The avoidance piece is where Carrión gets clinically precise. "PTSD feeds on avoidance" isn't a metaphor — it's a description of how neural pathways get reinforced. Every time you sidestep the trigger, you confirm to your nervous system that the threat is still real. The pathway between stimulus and fear response grows stronger. The only way to rewire it is to move through the discomfort in a controlled, supported environment. That's the premise behind Q-centered therapy: structured exposure that teaches the nervous system a different ending to the story.
Here's what most people miss: cold exposure and contrast therapy work on the very same norepinephrine pathways that are dysregulated in PTSD. When you enter cold water, your sympathetic nervous system floods with norepinephrine. In trauma survivors, this system is already chronically activated — and that's precisely why cold exposure, when introduced carefully and with appropriate support, has shown early promise as an adjunct to trauma treatment. You're not bypassing the stress response. You're practicing it. Controlled, voluntary, finite. The cold ends. You get warm. The nervous system learns: stress is survivable. It has a beginning and an end.
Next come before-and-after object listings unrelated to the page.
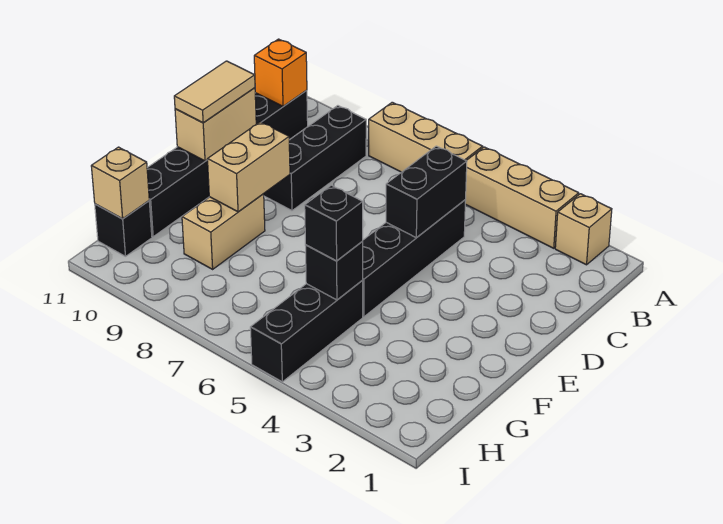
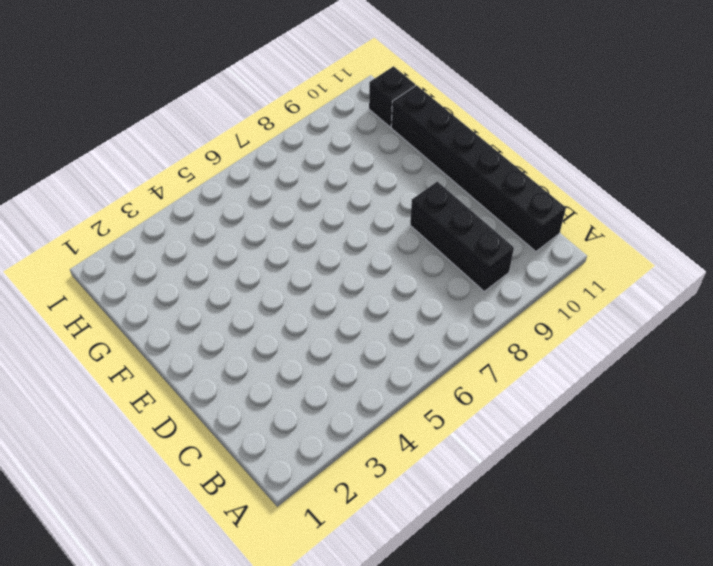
none -> tan brick A2 level 1
none -> tan brick A3:A5 level 1
none -> tan brick A6:A8 level 1

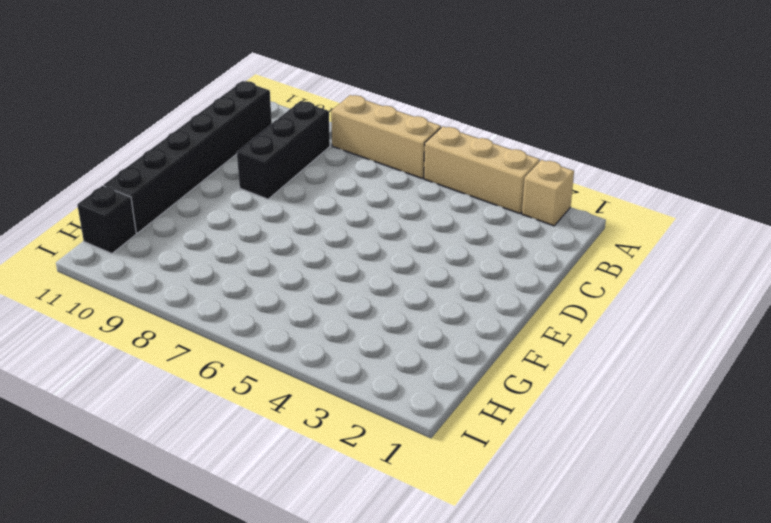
none -> black brick C5:F5 level 1
none -> tan brick F9:G9 level 1
none -> black brick G5:I5 level 1

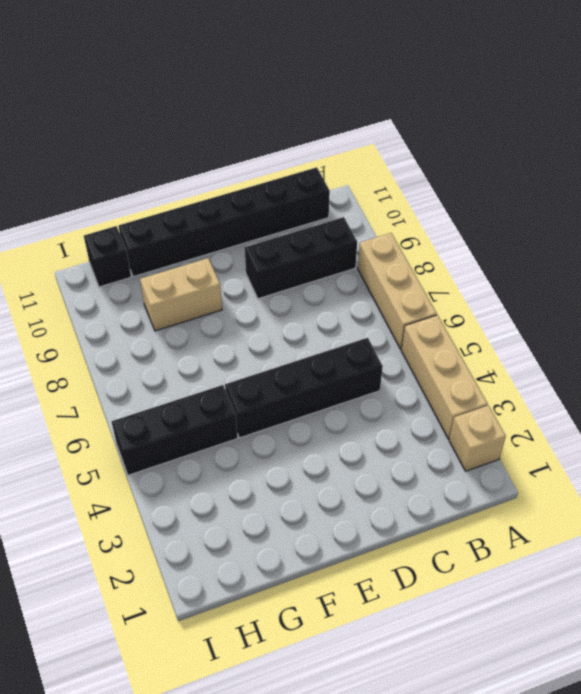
none -> orange brick B11 level 2
none -> black brick C5:D5 level 2
none -> tan brick D11:E11 level 2

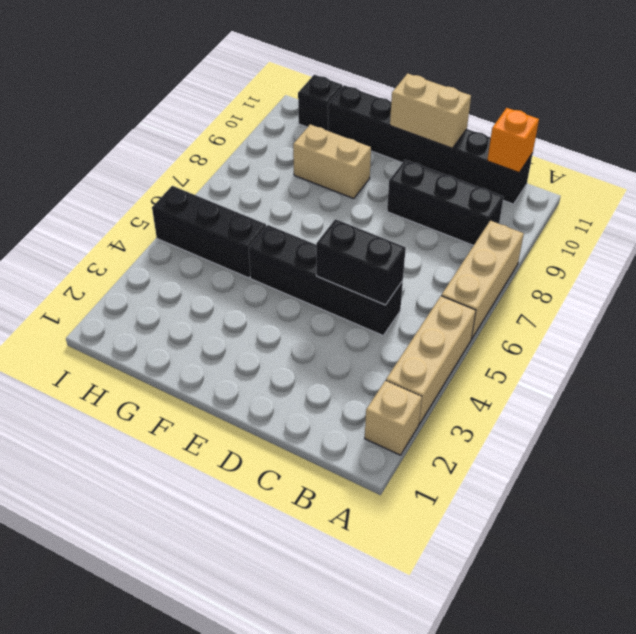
none -> tan brick E9:F9 level 2
none -> black brick G5 level 2
none -> tan brick H11 level 2

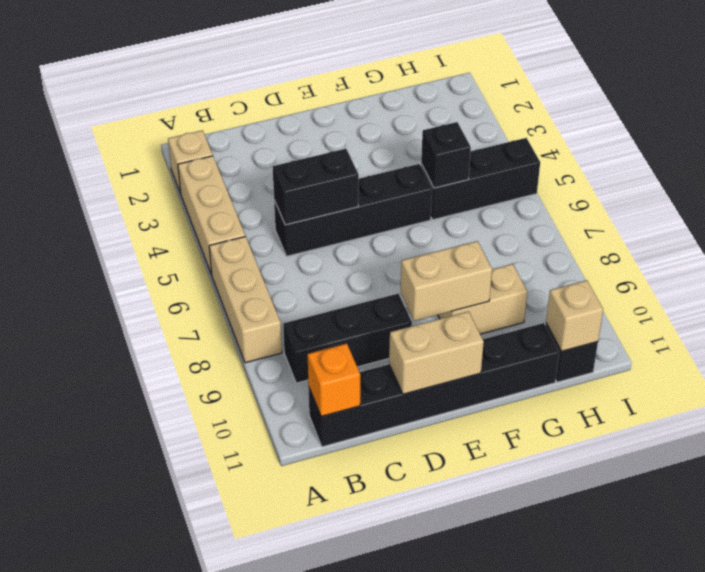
none -> tan tile D11:E11 level 3
none -> black brick G5 level 3

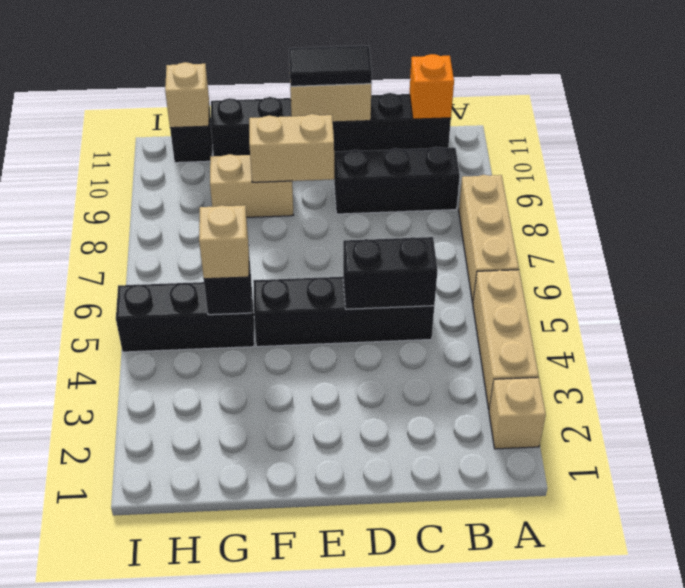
black tile D11:E11 level 3 -> tan tile D11:E11 level 3
tan brick G5 level 3 -> black brick G5 level 3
If you're working with someone navigating trauma — or navigating it yourself — the practical takeaway from Carrión's work is this: structure matters more than intensity. Consistent, supported exposure to manageable stressors — whether that's therapy, breathwork, cold, or simply naming what happened — is more effective than heroic efforts to push through alone. Recovery isn't about toughness. It's about teaching your nervous system, incrementally, that the present moment is safe. That takes time. That takes support. And it is absolutely possible.